[Collected data]
□ □ □ □ □

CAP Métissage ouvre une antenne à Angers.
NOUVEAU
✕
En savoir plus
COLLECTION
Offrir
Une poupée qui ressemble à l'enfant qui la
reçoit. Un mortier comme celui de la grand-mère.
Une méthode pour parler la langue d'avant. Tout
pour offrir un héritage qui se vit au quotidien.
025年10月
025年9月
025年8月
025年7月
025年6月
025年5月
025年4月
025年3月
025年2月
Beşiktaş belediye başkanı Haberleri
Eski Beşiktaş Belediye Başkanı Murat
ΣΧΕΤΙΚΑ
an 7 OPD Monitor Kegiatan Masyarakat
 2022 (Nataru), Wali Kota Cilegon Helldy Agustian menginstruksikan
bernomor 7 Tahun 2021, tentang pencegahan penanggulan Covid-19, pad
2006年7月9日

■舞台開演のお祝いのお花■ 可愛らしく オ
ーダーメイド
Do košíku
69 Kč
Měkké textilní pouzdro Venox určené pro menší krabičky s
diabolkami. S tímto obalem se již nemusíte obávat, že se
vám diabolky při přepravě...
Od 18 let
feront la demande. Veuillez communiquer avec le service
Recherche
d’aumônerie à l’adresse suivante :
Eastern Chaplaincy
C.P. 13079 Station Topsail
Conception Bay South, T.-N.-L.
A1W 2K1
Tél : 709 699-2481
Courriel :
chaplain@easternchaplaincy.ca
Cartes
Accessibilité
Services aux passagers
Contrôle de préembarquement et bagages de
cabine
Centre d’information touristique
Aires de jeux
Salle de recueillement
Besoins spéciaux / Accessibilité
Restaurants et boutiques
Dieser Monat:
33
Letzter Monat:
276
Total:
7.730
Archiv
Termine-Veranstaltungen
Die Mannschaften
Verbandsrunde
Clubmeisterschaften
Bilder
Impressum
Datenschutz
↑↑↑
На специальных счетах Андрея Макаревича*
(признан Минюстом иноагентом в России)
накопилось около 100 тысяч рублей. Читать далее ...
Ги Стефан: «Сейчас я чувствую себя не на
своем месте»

□ □ □ □ □

▸ EXERCISE DESCRIPTION:
Wherever the word "pour" turns up in the records above, copy the line that holds it.

▸ EXERCISE RESPONSE:
Une méthode pour parler la langue d'avant. Tout
pour offrir un héritage qui se vit au quotidien.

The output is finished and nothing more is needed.